● **TASK ITEM**: Both the line with "de Hbo-raad is het nooit gekomen." and the line with "het keuzemenu vast" in the records below must appear in the output, along with every line between them, exactly and with nothing added.
::::::::::
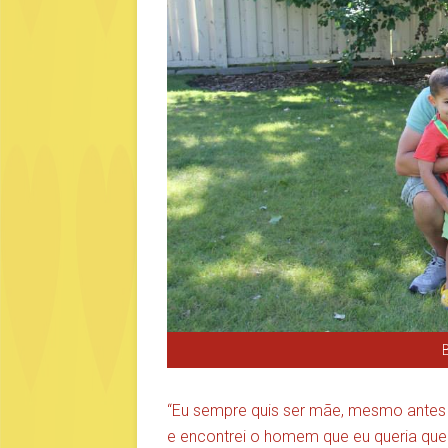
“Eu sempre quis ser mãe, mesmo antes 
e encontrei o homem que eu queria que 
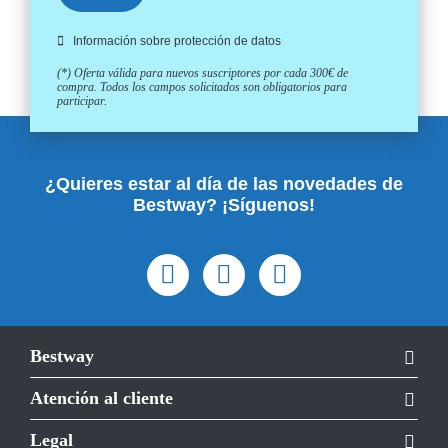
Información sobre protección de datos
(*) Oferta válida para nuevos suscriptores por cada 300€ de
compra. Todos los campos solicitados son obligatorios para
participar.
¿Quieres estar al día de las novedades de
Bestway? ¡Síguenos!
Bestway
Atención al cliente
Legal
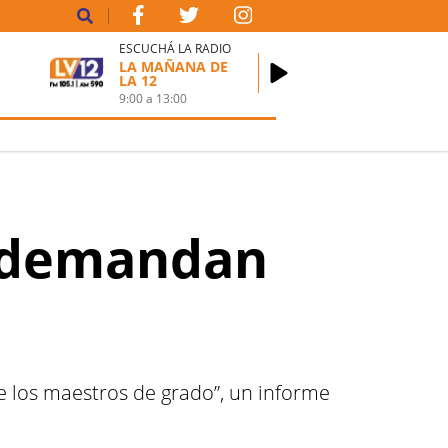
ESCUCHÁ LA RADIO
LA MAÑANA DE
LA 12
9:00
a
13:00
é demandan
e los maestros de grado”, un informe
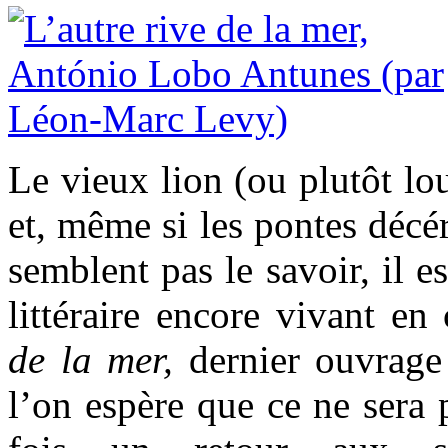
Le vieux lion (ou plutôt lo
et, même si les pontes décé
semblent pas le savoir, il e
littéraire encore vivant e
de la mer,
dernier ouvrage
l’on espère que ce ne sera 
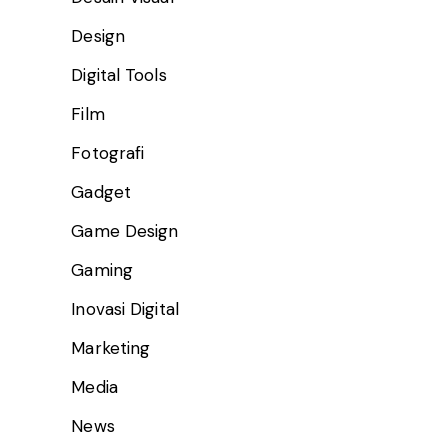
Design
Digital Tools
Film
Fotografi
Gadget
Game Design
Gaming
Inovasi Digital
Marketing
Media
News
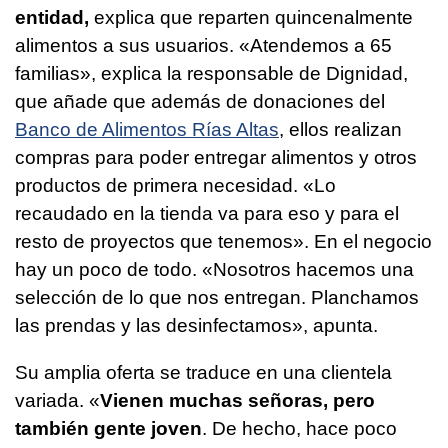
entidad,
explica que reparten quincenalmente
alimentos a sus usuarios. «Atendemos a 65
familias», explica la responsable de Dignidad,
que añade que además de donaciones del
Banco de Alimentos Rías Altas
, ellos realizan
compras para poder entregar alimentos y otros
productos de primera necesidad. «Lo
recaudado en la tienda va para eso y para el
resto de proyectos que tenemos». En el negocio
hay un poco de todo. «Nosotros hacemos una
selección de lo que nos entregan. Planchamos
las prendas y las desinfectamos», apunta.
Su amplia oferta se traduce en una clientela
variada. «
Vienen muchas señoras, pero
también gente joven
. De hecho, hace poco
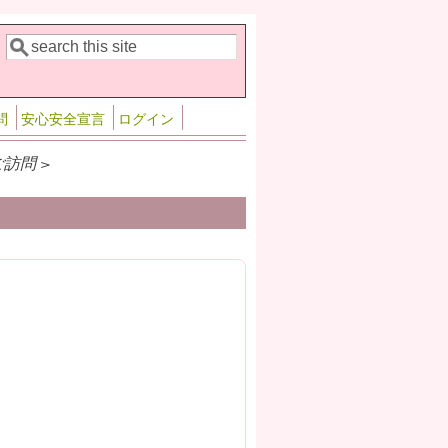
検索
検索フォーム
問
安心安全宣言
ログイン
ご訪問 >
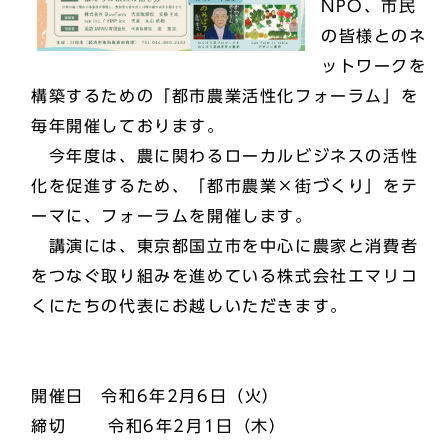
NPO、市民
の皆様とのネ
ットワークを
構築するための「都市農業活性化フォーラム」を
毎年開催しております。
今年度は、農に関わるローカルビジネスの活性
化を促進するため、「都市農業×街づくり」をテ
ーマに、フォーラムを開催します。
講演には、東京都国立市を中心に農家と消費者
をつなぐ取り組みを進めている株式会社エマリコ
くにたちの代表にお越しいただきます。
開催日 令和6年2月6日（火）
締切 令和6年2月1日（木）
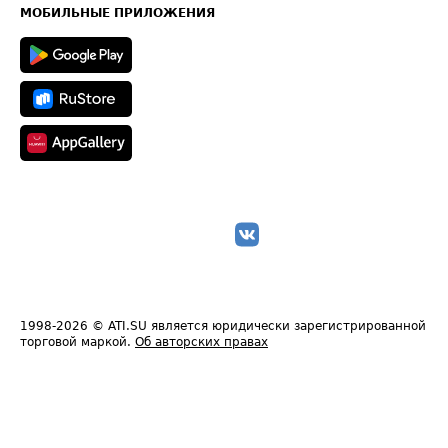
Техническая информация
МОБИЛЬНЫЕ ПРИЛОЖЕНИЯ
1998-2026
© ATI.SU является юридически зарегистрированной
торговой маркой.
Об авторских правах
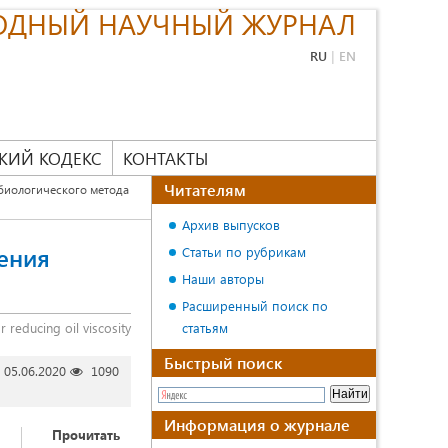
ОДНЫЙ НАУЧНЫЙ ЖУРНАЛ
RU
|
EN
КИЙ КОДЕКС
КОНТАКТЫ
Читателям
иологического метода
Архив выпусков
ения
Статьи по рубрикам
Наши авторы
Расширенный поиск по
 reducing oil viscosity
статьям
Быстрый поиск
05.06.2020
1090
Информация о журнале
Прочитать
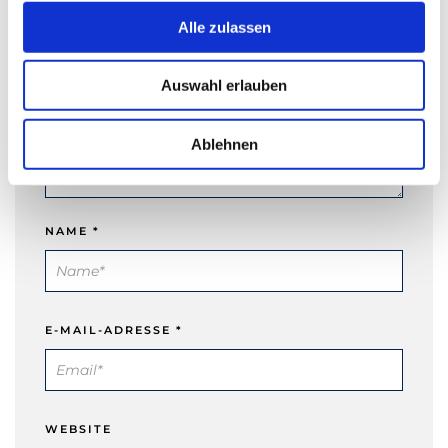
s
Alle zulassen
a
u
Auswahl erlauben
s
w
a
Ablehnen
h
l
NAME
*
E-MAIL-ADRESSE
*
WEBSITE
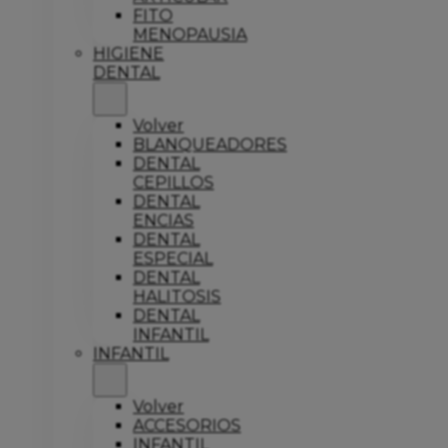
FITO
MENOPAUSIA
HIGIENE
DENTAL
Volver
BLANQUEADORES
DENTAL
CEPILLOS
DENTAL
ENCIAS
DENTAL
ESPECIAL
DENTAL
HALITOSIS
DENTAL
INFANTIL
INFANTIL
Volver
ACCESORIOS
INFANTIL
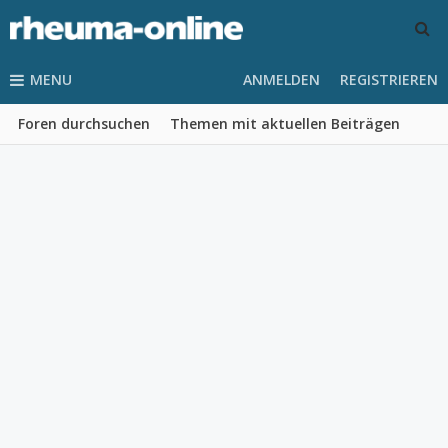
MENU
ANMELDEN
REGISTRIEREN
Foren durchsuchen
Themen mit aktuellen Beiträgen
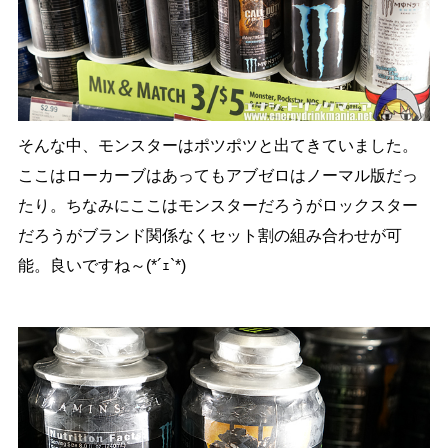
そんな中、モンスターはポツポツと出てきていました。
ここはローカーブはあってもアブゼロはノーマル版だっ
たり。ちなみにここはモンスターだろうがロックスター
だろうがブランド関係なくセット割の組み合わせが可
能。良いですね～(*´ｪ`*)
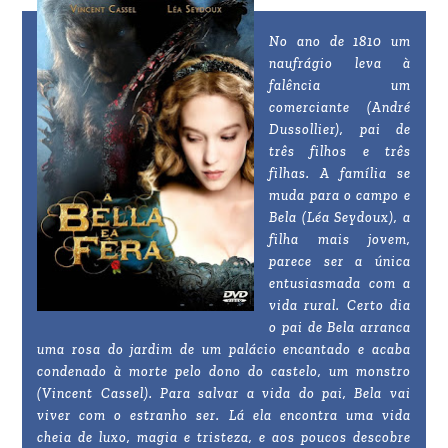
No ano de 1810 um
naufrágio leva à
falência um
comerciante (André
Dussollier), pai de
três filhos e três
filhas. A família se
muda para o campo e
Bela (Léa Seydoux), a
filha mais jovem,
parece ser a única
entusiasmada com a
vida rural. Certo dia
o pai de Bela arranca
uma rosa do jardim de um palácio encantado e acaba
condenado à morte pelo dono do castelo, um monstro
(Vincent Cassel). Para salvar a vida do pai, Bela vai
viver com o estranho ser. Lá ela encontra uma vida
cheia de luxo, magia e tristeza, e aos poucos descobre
::::::::::
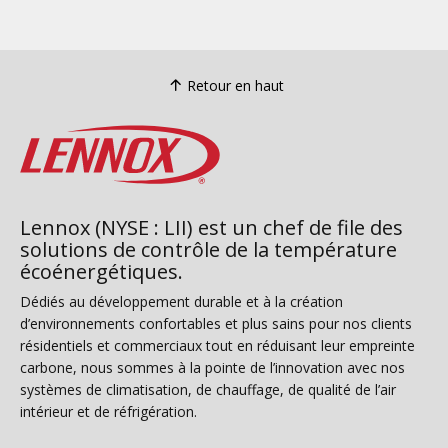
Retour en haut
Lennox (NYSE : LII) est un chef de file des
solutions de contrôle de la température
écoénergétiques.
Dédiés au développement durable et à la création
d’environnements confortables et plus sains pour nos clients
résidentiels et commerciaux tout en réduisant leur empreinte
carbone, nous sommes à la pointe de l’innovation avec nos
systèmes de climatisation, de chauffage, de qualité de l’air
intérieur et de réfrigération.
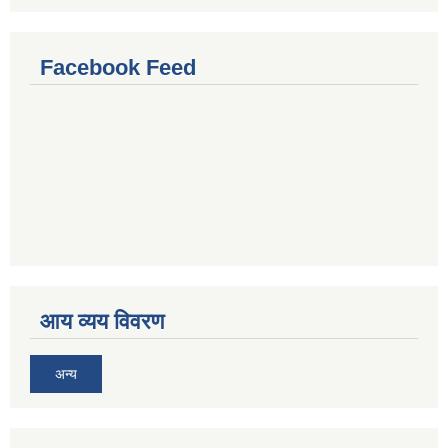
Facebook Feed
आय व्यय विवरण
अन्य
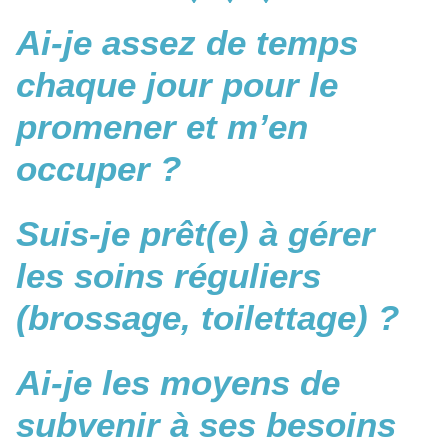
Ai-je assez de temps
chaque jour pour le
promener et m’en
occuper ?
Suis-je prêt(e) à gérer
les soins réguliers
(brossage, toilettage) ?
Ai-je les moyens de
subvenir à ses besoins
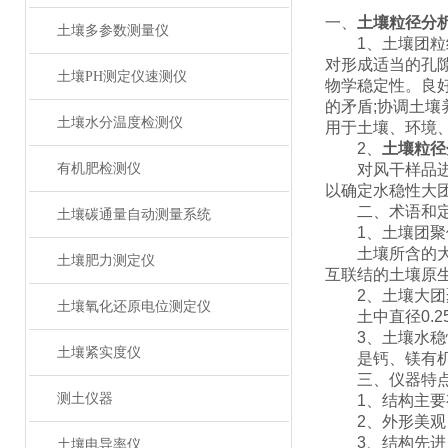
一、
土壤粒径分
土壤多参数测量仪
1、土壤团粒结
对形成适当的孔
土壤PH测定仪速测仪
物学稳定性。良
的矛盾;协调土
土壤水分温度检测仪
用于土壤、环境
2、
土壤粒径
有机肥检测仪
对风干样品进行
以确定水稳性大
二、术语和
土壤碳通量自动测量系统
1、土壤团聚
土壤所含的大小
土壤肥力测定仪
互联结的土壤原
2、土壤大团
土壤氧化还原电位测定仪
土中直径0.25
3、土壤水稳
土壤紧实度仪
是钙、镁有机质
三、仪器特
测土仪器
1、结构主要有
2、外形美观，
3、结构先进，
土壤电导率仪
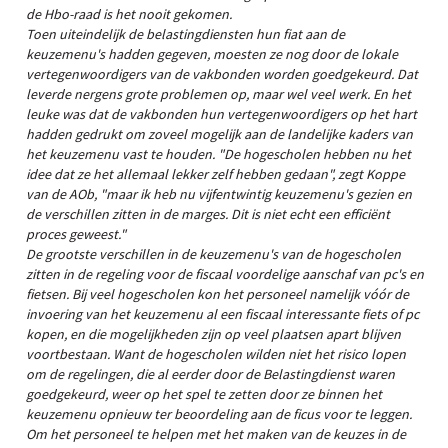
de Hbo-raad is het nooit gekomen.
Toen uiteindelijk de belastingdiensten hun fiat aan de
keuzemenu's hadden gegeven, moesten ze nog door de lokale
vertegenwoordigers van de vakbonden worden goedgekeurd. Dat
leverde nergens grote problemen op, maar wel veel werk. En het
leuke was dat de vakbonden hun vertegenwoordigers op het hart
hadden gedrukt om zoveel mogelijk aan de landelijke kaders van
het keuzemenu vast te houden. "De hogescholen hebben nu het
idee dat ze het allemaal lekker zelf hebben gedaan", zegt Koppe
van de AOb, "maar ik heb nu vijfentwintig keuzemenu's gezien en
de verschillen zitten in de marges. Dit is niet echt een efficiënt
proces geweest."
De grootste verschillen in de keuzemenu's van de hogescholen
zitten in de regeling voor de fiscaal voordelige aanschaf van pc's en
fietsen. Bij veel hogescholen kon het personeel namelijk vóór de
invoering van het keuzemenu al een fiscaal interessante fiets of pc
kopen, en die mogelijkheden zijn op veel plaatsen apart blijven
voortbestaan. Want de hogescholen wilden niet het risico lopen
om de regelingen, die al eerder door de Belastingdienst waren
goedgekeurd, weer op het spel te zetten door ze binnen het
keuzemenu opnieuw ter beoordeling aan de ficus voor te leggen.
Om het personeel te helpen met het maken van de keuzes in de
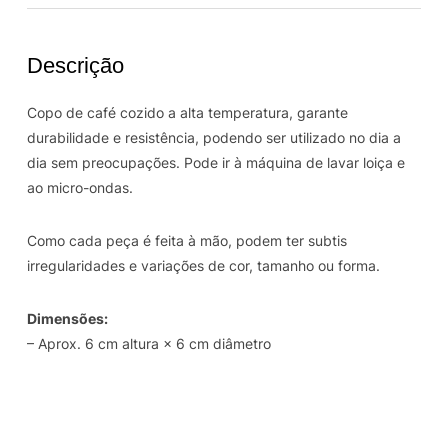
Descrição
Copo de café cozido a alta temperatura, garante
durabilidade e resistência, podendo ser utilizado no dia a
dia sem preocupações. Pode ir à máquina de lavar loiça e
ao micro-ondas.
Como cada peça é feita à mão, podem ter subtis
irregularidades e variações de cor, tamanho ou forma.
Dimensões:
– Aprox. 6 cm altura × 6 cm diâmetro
::::::::::
● **TASK RESULT**:
de Hbo-raad is het nooit gekomen.
Toen uiteindelijk de belastingdiensten hun fiat aan de
keuzemenu's hadden gegeven, moesten ze nog door de lokale
vertegenwoordigers van de vakbonden worden goedgekeurd. Dat
leverde nergens grote problemen op, maar wel veel werk. En het
leuke was dat de vakbonden hun vertegenwoordigers op het hart
hadden gedrukt om zoveel mogelijk aan de landelijke kaders van
het keuzemenu vast te houden. "De hogescholen hebben nu het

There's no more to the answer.